Alianza Lima, fuera la de la Libertadores en fase 1: los errores que llevaron al fracaso

Alianza Lima, fuera de la Libertadores a las primeras de cambio
Alianza Lima, fuera de la Libertadores a las primeras de cambioErnesto Benavides / AFP

Alianza Lima quedó fuera de la Copa Libertadores exhibiendo fallas tácticas y emocionales que un rival modesto pero valiente supo exponer sin contemplaciones.

Decir que Alianza Lima fue eliminado de la Copa Libertadores 2026 ante el paraguayo 2 de Mayo es apenas nombrar el resultado: un 1-0 en la ida y un empate 1-1 en la vuelta que terminaron con la ilusión de un club grande en apenas la primera fase. Pero lo que les duele -mucho más que el marcador- es la cacofonía de errores estructurales y de concepción futbolística que quedaron al descubierto en 180 minutos de fútbol donde el favorito no supo serlo.

== Datos de origen ==
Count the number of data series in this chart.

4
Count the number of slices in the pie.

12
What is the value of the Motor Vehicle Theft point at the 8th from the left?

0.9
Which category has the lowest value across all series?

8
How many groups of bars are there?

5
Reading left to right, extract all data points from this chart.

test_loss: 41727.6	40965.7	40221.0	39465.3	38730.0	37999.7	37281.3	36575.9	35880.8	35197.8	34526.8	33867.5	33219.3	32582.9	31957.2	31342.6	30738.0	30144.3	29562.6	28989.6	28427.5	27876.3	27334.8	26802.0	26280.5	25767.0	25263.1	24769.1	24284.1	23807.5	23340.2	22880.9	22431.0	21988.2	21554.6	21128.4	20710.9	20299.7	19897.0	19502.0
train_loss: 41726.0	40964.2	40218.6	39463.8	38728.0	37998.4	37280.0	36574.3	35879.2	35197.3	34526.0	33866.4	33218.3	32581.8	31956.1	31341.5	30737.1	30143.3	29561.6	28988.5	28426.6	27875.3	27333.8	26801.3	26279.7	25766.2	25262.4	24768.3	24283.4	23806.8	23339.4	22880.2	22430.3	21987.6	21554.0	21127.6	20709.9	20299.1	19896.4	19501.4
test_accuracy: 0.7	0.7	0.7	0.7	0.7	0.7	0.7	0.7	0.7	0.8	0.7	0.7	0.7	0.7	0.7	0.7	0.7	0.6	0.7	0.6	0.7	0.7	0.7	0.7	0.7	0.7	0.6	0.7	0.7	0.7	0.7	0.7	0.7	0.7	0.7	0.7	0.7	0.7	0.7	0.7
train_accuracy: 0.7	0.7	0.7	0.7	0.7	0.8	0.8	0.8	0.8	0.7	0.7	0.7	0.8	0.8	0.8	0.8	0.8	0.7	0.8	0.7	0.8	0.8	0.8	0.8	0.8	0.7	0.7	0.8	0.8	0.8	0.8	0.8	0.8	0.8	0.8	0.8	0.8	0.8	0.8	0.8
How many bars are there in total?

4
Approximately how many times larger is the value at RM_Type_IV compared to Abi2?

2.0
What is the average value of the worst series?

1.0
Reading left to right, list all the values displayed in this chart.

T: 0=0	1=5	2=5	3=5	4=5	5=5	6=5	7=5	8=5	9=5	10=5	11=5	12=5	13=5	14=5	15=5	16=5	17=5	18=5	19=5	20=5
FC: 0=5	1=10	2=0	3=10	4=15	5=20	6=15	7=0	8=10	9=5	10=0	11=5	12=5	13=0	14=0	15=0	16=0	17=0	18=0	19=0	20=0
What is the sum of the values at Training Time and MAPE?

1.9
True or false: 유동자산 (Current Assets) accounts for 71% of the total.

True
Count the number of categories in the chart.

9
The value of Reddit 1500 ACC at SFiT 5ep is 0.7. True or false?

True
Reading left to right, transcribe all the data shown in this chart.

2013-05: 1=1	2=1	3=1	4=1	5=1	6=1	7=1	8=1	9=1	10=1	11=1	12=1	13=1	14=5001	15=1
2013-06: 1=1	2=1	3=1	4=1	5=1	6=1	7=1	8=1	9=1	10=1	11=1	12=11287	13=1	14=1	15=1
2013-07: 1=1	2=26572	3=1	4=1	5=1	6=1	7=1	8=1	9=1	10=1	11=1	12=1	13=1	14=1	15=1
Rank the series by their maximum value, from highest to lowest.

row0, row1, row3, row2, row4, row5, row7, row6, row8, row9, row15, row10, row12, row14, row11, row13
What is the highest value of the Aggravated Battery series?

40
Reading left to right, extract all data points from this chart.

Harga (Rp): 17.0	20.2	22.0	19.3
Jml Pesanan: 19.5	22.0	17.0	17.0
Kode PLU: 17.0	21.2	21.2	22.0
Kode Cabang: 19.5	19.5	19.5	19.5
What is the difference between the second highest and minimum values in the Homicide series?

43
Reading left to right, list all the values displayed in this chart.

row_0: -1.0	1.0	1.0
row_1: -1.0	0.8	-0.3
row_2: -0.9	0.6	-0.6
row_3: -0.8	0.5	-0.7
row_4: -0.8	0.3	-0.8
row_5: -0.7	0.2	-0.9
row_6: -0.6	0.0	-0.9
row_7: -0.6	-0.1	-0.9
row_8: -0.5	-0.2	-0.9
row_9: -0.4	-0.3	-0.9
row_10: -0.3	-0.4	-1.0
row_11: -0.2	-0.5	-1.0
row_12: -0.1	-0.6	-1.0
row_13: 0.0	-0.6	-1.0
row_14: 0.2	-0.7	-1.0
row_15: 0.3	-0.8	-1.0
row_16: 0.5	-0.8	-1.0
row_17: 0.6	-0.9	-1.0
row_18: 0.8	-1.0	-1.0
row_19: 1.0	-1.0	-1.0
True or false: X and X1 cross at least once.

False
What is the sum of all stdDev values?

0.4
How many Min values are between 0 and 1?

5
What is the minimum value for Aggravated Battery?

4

== Con la información ==
(1) Según el texto sobre la eliminación de Alianza Lima, ¿qué club eliminó a Alianza Lima de la Copa Libertadores 2026?
(2) Reescribe todo el texto sobre la eliminación de Alianza Lima desde "Alianza Lima quedó" hasta "no supo serlo.", sustituyendo "Copa Libertadores" por "Copa Sudamericana".
(3) Prosigue el texto sobre la eliminación de Alianza Lima a partir de su última oración.
Los datos provienen de una fuente distinta a la del texto sobre la eliminación de Alianza Lima.

== Respuestas ==
(1) El club paraguayo 2 de Mayo.

(2)
Alianza Lima quedó fuera de la Copa Sudamericana exhibiendo fallas tácticas y emocionales que un rival modesto pero valiente supo exponer sin contemplaciones.

Decir que Alianza Lima fue eliminado de la Copa Sudamericana 2026 ante el paraguayo 2 de Mayo es apenas nombrar el resultado: un 1-0 en la ida y un empate 1-1 en la vuelta que terminaron con la ilusión de un club grande en apenas la primera fase. Pero lo que les duele -mucho más que el marcador- es la cacofonía de errores estructurales y de concepción futbolística que quedaron al descubierto en 180 minutos de fútbol donde el favorito no supo serlo.

(3)
Desde antes del pitazo inicial en Matute, este Alianza Lima transmitía una tensión que no era solo la típica de un torneo internacional. Se respiraba ansiedad más que convicción, un deseo de remontar sin una lectura profunda de aquello que fue realmente el problema en la ida: un planteamiento rígido, sin idea clara, ante un rival que se sentía más libre en su modesta grandeza.

Pablo Guede, un entrenador con pergaminos en el continente, fue el primer protagonista de este análisis. Su apuesta en la ida, con piezas como Federico Girotti y Piero Cari desde el inicio, fue vista como un intento audaz de desequilibrar a un rival inferior en nombre, pero no en actitud. Sin embargo, más que audacia pareció improvisación táctica: sin un plan sólido en la recuperación, y sin un medio campo que dominara el ritmo del partido, Alianza quedó expuesto a la única jugada que terminó en gol para 2 de Mayo.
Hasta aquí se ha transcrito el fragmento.